## Teks untuk Analisis
================

Senin, 18 Mei 2015

Taman Remaja Surabaya, Legenda Hiburan yang Sedang Layu

SEPI SAJA: Swinger adalah salah satu wahana permainan di Taman Remaja Surabaya. Terang lampunya tak mampu memikat orang untuk berduyun mencobanya.(Dipta Wahyu/Jawa Pos)
Dianggap tidak bisa memberikan keuntungan optimal, Pemkot Surabaya berniat menutup Taman Remaja Surabaya (TRS). Theme park di kawasan Surabaya Timur itu kini memang tidak segemerlap lampu-lampunya. Meski begitu, rencana penutupan tersebut tetap membuat sedih orang-orang di dalamnya.

WAKTU menunjukkan pukul 13.30 pada Jumat siang itu (24/4). Aktivitas pegawai Taman Remaja Surabaya (TRS) mulai sibuk. Satu per satu persiapan mengawali jam operasional theme park pertama di Surabaya itu. Tak terkecuali Maria Kusuma yang sudah bersiap menempati kursinya sebagai penjaga gate utama.

================

## Cuplikan Data
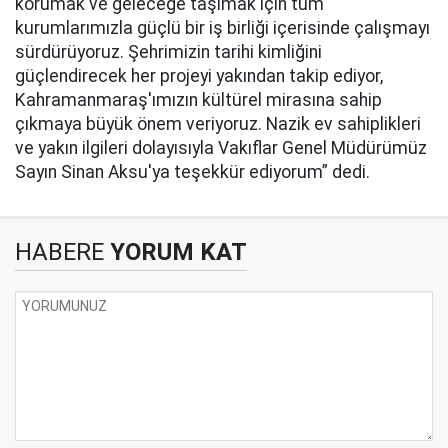
korumak ve geleceğe taşımak için tüm
kurumlarımızla güçlü bir iş birliği içerisinde çalışmayı
sürdürüyoruz. Şehrimizin tarihi kimliğini
güçlendirecek her projeyi yakından takip ediyor,
Kahramanmaraş'ımızın kültürel mirasına sahip
çıkmaya büyük önem veriyoruz. Nazik ev sahiplikleri
ve yakın ilgileri dolayısıyla Vakıflar Genel Müdürümüz
Sayın Sinan Aksu'ya teşekkür ediyorum” dedi.
HABERE
YORUM KAT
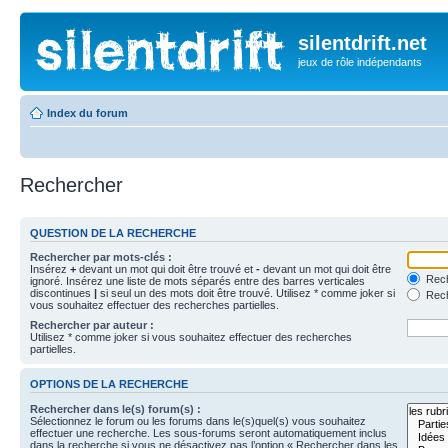
silentdrift.net
jeux de rôle indépendants
Index du forum
Rechercher
QUESTION DE LA RECHERCHE
Rechercher par mots-clés :
Insérez
+
devant un mot qui doit être trouvé et
-
devant un mot qui doit être
Rech
ignoré. Insérez une liste de mots séparés entre des barres verticales
discontinues
|
si seul un des mots doit être trouvé. Utilisez * comme joker si
Rech
vous souhaitez effectuer des recherches partielles.
Rechercher par auteur :
Utilisez * comme joker si vous souhaitez effectuer des recherches
partielles.
OPTIONS DE LA RECHERCHE
Rechercher dans le(s) forum(s) :
Sélectionnez le forum ou les forums dans le(s)quel(s) vous souhaitez
effectuer une recherche. Les sous-forums seront automatiquement inclus
dans la recherche si vous ne désactivez pas l’option « Rechercher dans les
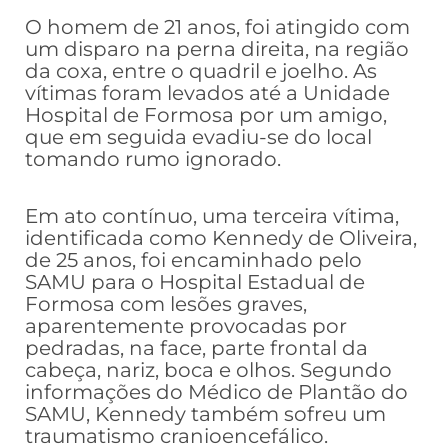
O homem de 21 anos, foi atingido com
um disparo na perna direita, na região
da coxa, entre o quadril e joelho. As
vítimas foram levados até a Unidade
Hospital de Formosa por um amigo,
que em seguida evadiu-se do local
tomando rumo ignorado.
Em ato contínuo, uma terceira vítima,
identificada como Kennedy de Oliveira,
de 25 anos, foi encaminhado pelo
SAMU para o Hospital Estadual de
Formosa com lesões graves,
aparentemente provocadas por
pedradas, na face, parte frontal da
cabeça, nariz, boca e olhos. Segundo
informações do Médico de Plantão do
SAMU, Kennedy também sofreu um
traumatismo cranioencefálico.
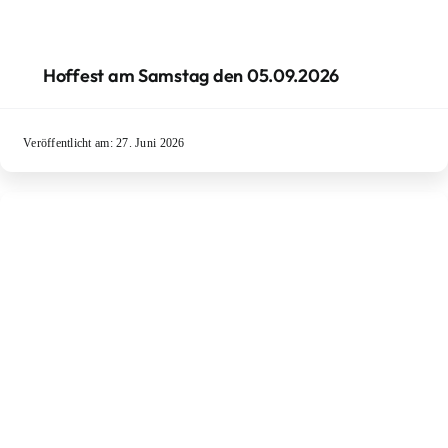
Hoffest am Samstag den 05.09.2026
Veröffentlicht am: 27. Juni 2026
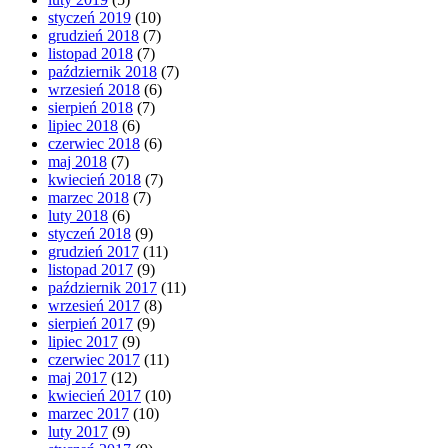
styczeń 2019
(10)
grudzień 2018
(7)
listopad 2018
(7)
październik 2018
(7)
wrzesień 2018
(6)
sierpień 2018
(7)
lipiec 2018
(6)
czerwiec 2018
(6)
maj 2018
(7)
kwiecień 2018
(7)
marzec 2018
(7)
luty 2018
(6)
styczeń 2018
(9)
grudzień 2017
(11)
listopad 2017
(9)
październik 2017
(11)
wrzesień 2017
(8)
sierpień 2017
(9)
lipiec 2017
(9)
czerwiec 2017
(11)
maj 2017
(12)
kwiecień 2017
(10)
marzec 2017
(10)
luty 2017
(9)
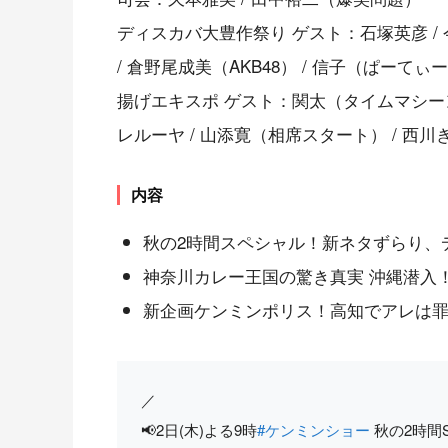
ディスカバ大豊作祭り ゲスト：石塚英彦 / 今井
/ 倉野尾成美（AKB48） / 信子（ぱーてぃーち
揚げエキスポ ゲスト：関太（タイムマシーン3号）
レルーヤ / 山添寛（相席スタート） / 西川き
内容
秋の2時間スペシャル！新ネタずらり、
神奈川カレー王国の驚き真実 沖縄潜入
新企画ケンミンポリス！高知でアレは罪
／
📢2日(木)よる9時
#ケンミンショー
秋の2時間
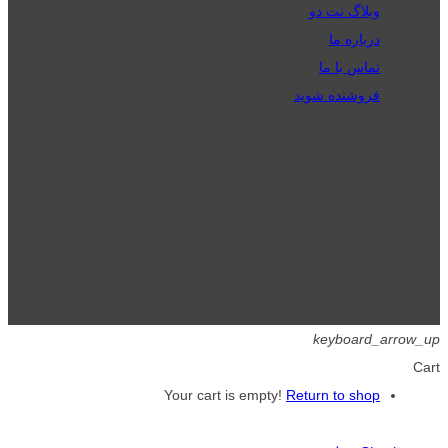
وبلاگ نت دو
درباره ما
تماس با ما
فروشنده شوید
تمامی حقوق برای گیگافایل محفوظ است.
keyboard_arrow_up
Cart
Your cart is empty!
Return to shop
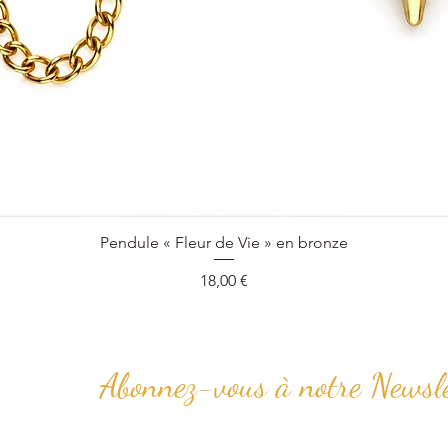
Aperçu rapide
Pendule « Fleur de Vie » en bronze
Prix
18,00 €
Abonnez-vous à notre Newsle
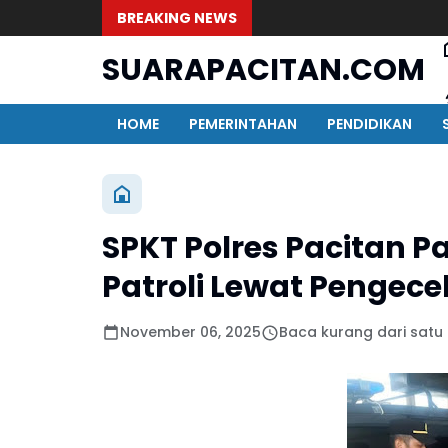
BREAKING NEWS
SUARAPACITAN.COM
HOME
PEMERINTAHAN
PENDIDIKAN
SPKT Polres Pacitan P
Patroli Lewat Pengece
November 06, 2025
Baca kurang dari satu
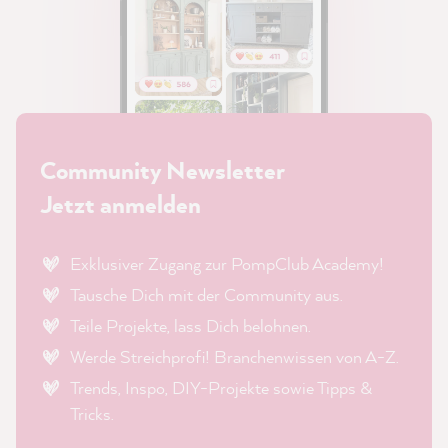
Community Newsletter
Jetzt anmelden
Exklusiver Zugang zur PompClub Academy!
Tausche Dich mit der Community aus.
Teile Projekte, lass Dich belohnen.
Werde Streichprofi! Branchenwissen von A-Z.
Trends, Inspo, DIY-Projekte sowie Tipps &
Tricks.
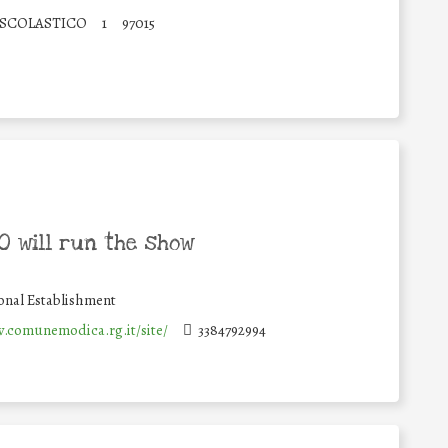
 SCOLASTICO
1
97015
 will run the show
onal Establishment
.comunemodica.rg.it/site/
3384792994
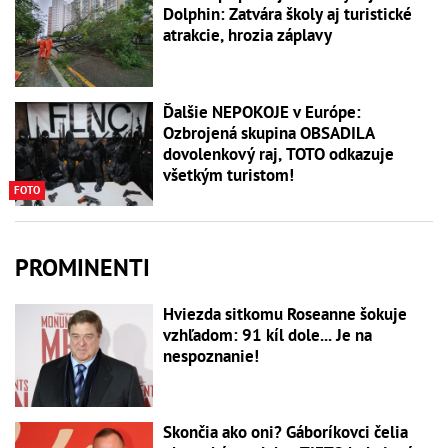
Dolphin: Zatvára školy aj turistické
atrakcie, hrozia záplavy
Ďalšie NEPOKOJE v Európe:
Ozbrojená skupina OBSADILA
dovolenkový raj, TOTO odkazuje
všetkým turistom!
FOTO
PROMINENTI
Hviezda sitkomu Roseanne šokuje
vzhľadom: 91 kíl dole... Je na
nespoznanie!
Skončia ako oni? Gáboríkovci čelia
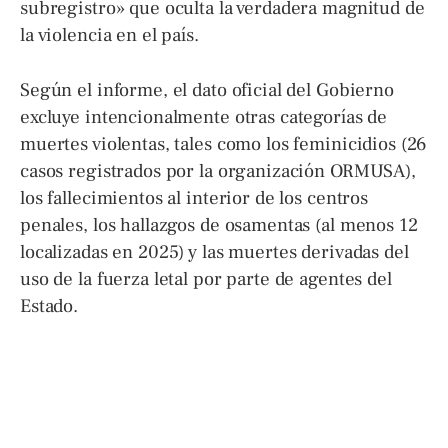
subregistro» que oculta la verdadera magnitud de
la violencia en el país
.
Según el informe, el dato oficial del Gobierno
excluye intencionalmente otras categorías de
muertes violentas, tales como los feminicidios (26
casos registrados por la organización ORMUSA),
los fallecimientos al interior de los centros
penales, los hallazgos de osamentas (al menos 12
localizadas en 2025) y las muertes derivadas del
uso de la fuerza letal por parte de agentes del
Estado.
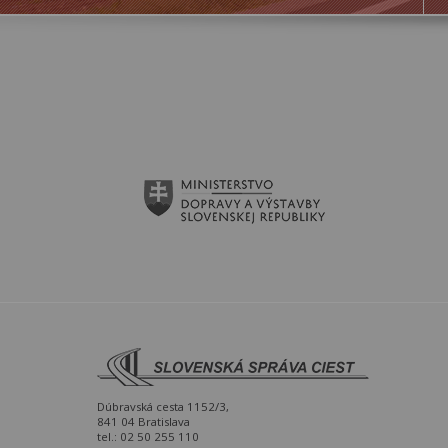
Dúbravská cesta 1152/3,
841 04 Bratislava
tel.: 02 50 255 110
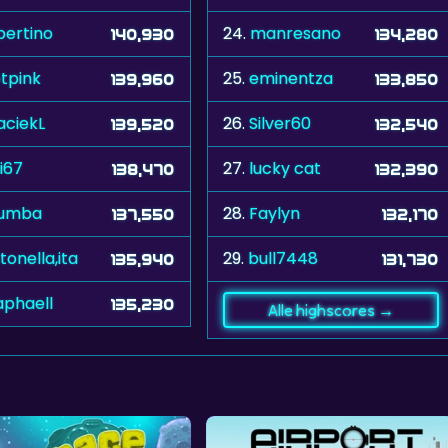
bertino
24.
manresano
140,930
134,280
tpink
25.
eminentza
139,960
133,850
ciekL
26.
Silver60
139,520
132,540
i67
27.
lucky cat
138,470
132,390
umba
28.
Faylyn
137,550
132,170
tonella,ita
29.
bull7448
135,940
131,730
aphaell
135,230
Alle highscores →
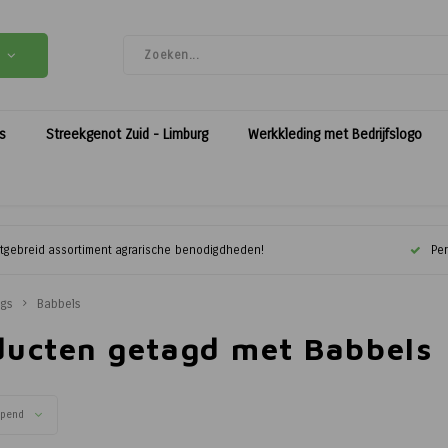
es
Streekgenot Zuid - Limburg
Werkkleding met Bedrijfslogo
itgebreid assortiment agrarische benodigdheden!
Per
ags
Babbels
ducten getagd met Babbels
opend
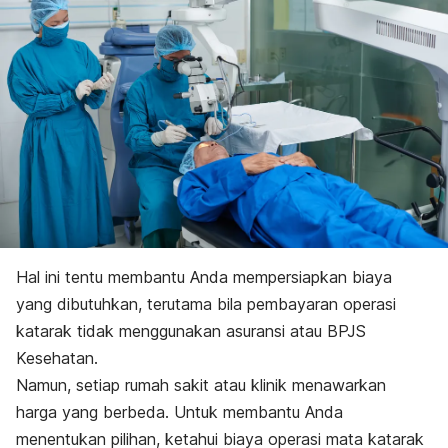
Hal ini tentu membantu Anda mempersiapkan biaya
yang dibutuhkan, terutama bila pembayaran operasi
katarak tidak menggunakan asuransi atau BPJS
Kesehatan.
Namun, setiap rumah sakit atau klinik menawarkan
harga yang berbeda. Untuk membantu Anda
menentukan pilihan, ketahui biaya operasi mata katarak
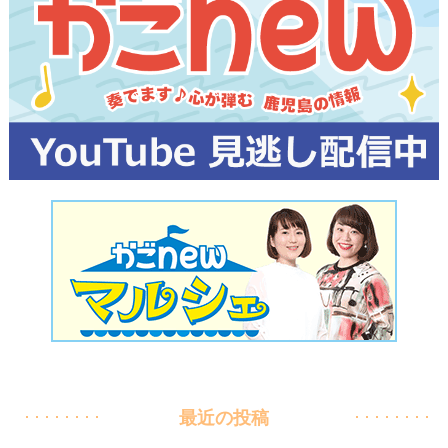
最近の投稿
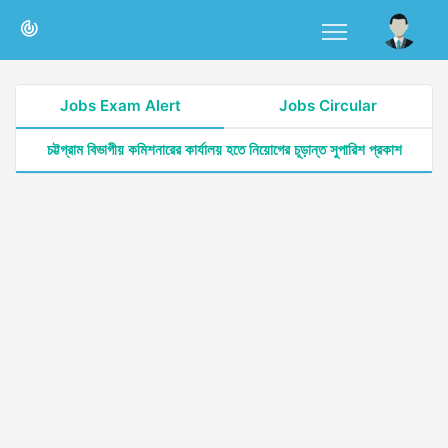
Jobs Exam Alert
Jobs Circular
চট্টগ্রাম বিভাগীয় কমিশনারের কার্যালয় হতে নিয়োগের চূড়ান্ত সুপারিশ প্রকাশ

================

## Tugas Kerja 1
Temukan semua baris dalam catatan yang memuat kata "operasi", lalu salin setiap baris itu.
## Tugas Kerja 2
Teruskan teks tentang Taman Remaja Surabaya, dimulai setelah kalimat terakhir yang ditampilkan.

## Hasil Tugas 1
yang dibutuhkan, terutama bila pembayaran operasi
menentukan pilihan, ketahui biaya operasi mata katarak

## Hasil Tugas 2
Maria menyapa beberapa pengunjung yang sudah menunggu gate dibuka. ’’Sebentar ya, Bu, siap-siap dulu,’’ jawabnya kepada seorang pengunjung yang menanyakan kapan gate tersebut dibuka.
Satu per satu pegawai menempati posisi masing-masing. Loket karcis dibuka tepat pukul 14.00. Anak-anak yang terlihat gelisah akhirnya berlari senang sambil menarik ibunya untuk segera membeli karcis masuk.
’’Ya gini tiap hari. Biasanya kami buka pukul tiga sore. Tapi, berhubung ada acara Kartinian untuk anak-anak SD, kami majukan jam bukanya,’’ jelas perempuan yang sudah bekerja di TRS selama 18 tahun itu.
Kurang lebih 30 pengunjung mulai memasuki arena tersebut. Ada satu keluarga dari Semarang yang menunggu TRS buka sejak pukul 11.00. ’’Saya lupa bukan weekend ini. Biasanya kalau weekend, jam segitu sudah buka,’’ ujar Weni Widya yang datang bersama suami dan dua anaknya.
Weni mengatakan rutin berkunjung ke TRS jika berada di Surabaya. Harga tiket yang murah serta lokasi yang gampang dijangkau menjadikan theme park yang berdiri pada 20 Februari 1970 itu sebagai destinasi wisata favorit keuarganya. ’’Sejak anak-anak masih kecil sampai SD seperti sekarang, kalau ke Surabaya ya kami mampir ke Taman Remaja,’’ ujarnya.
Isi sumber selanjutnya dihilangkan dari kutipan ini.